- **REQUIRED ACTION**: Please set down exactly the lines from the one containing "Hosting Information" through the last line of the records below, both included, with no pictures.
★ ★ ★ ★ ★ ★ ★
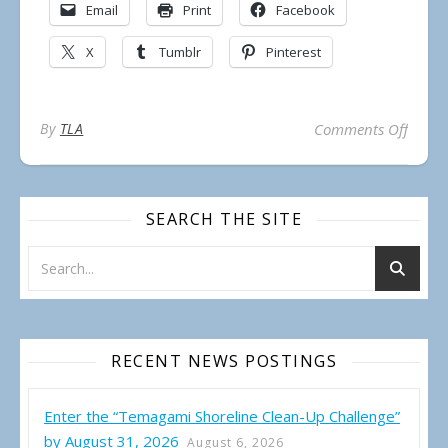
Email
Print
Facebook
X
Tumblr
Pinterest
on Inv
By
TLA
Comments Off
SEARCH THE SITE
RECENT NEWS POSTINGS
Enter the “Temagami Shoreline Clean-Up Challenge”
by August 31, 2026
August 6, 2026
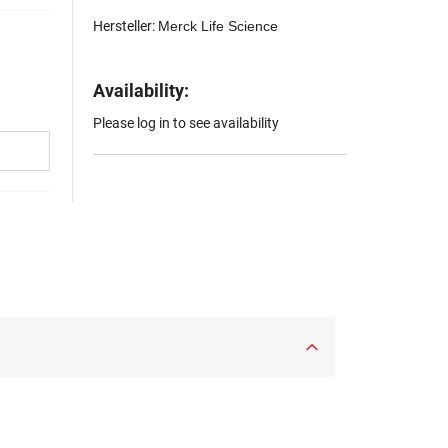
Hersteller:
Merck Life Science
Availability:
Please log in to see availability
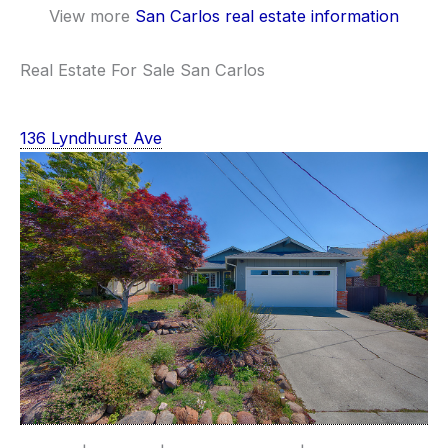
View more
San Carlos real estate information
Real Estate For Sale San Carlos
136 Lyndhurst Ave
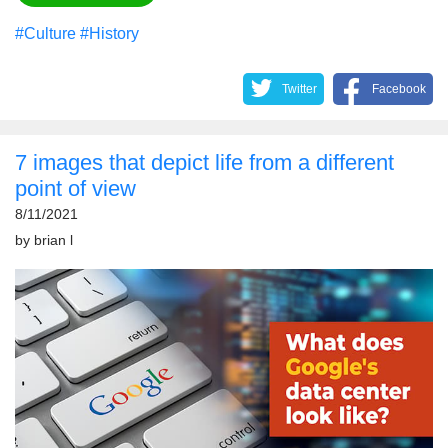
#Culture
#History
Twitter
Facebook
7 images that depict life from a different
point of view
8/11/2021
by
brian l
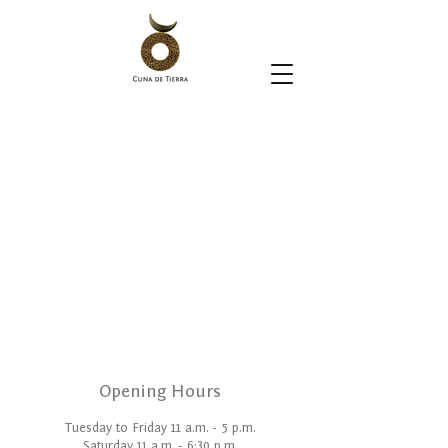
Opening Hours
Tuesday to Friday 11 a.m. - 5 p.m.
Saturday 11 a.m. - 6:30 p.m.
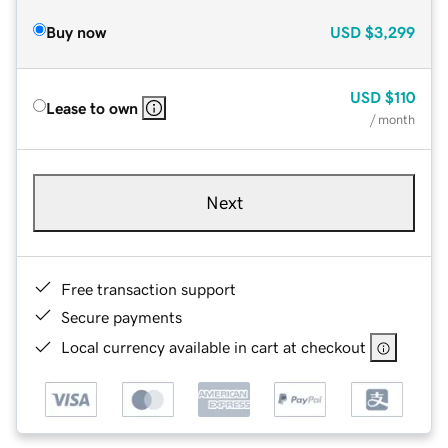
Buy now
USD
$3,299
USD
$110
Lease to own
/ month
Next
Free transaction support
Secure payments
Local currency available in cart at checkout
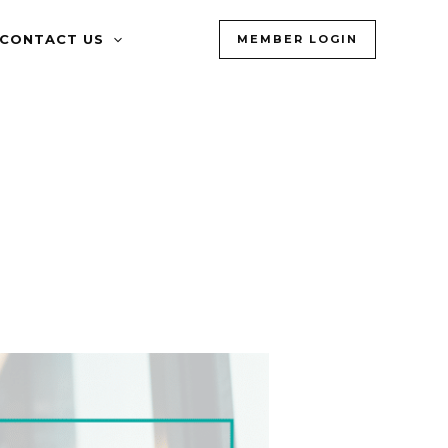
CONTACT US
MEMBER LOGIN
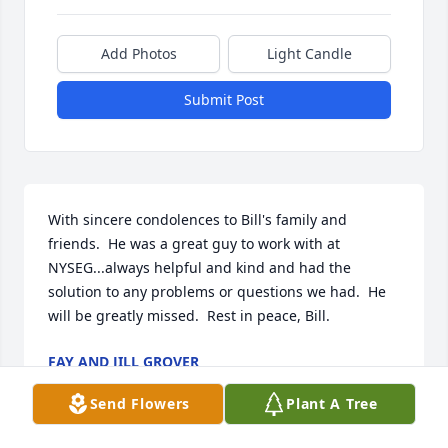
Add Photos
Light Candle
Submit Post
With sincere condolences to Bill's family and 
friends.  He was a great guy to work with at 
NYSEG...always helpful and kind and had the 
solution to any problems or questions we had.  He 
will be greatly missed.  Rest in peace, Bill.
FAY AND JILL GROVER
Feb 04, 2024
Send Flowers
Plant A Tree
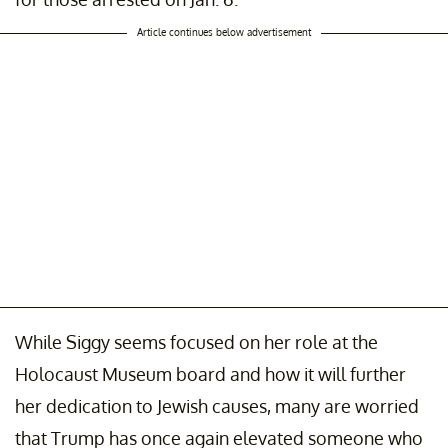
Article continues below advertisement
While Siggy seems focused on her role at the
Holocaust Museum board and how it will further
her dedication to Jewish causes, many are worried
that Trump has once again elevated someone who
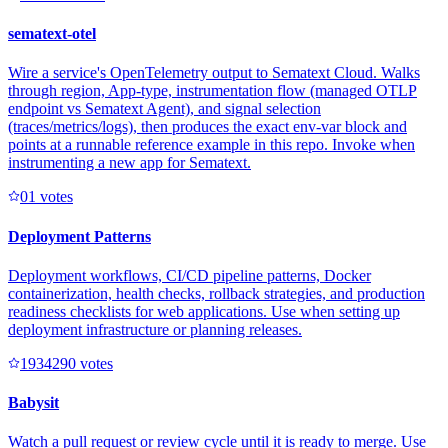
sematext-otel
Wire a service's OpenTelemetry output to Sematext Cloud. Walks
through region, App-type, instrumentation flow (managed OTLP
endpoint vs Sematext Agent), and signal selection
(traces/metrics/logs), then produces the exact env-var block and
points at a runnable reference example in this repo. Invoke when
instrumenting a new app for Sematext.
0
1
votes
Deployment Patterns
Deployment workflows, CI/CD pipeline patterns, Docker
containerization, health checks, rollback strategies, and production
readiness checklists for web applications. Use when setting up
deployment infrastructure or planning releases.
193429
0
votes
Babysit
Watch a pull request or review cycle until it is ready to merge. Use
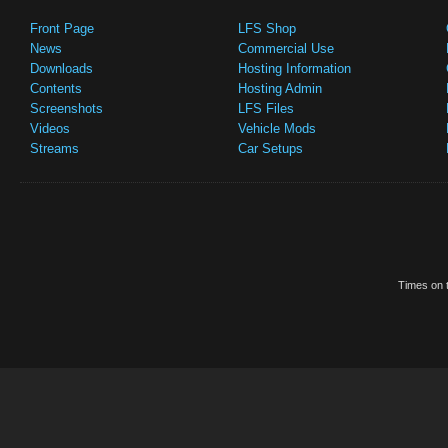
Front Page
LFS Shop
News
Commercial Use
Downloads
Hosting Information
Contents
Hosting Admin
Screenshots
LFS Files
Videos
Vehicle Mods
Streams
Car Setups
Times on t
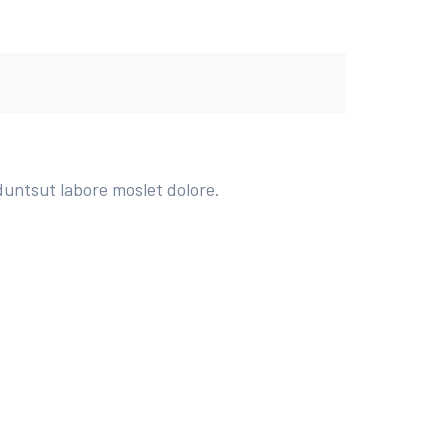
duntsut labore moslet dolore.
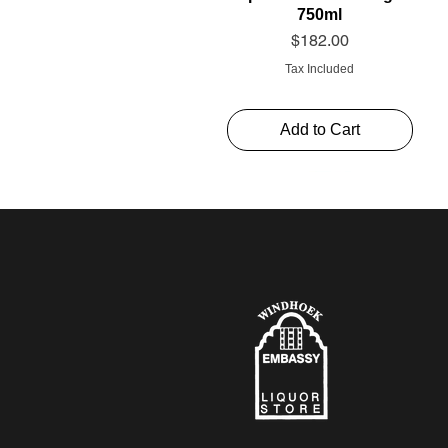
750ml
Price
$182.00
Tax Included
Add to Cart
Schweppes Soda 1l
Thelema Cabernet
Alto Rouge 750ml
Sauvignon “The Mint”
Price
Price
★ ★ ★ ★ ★ ★ ★
- **ANSWER TO THIS PROBLEM**:
Hosting Information
Contents
Hosting Admin
Screenshots
LFS Files
Videos
Vehicle Mods
Streams
Car Setups
Times on t
duntsut labore moslet dolore.
750ml
Price
$182.00
Tax Included
Add to Cart
Schweppes Soda 1l
Thelema Cabernet
Alto Rouge 750ml
Sauvignon “The Mint”
Price
Price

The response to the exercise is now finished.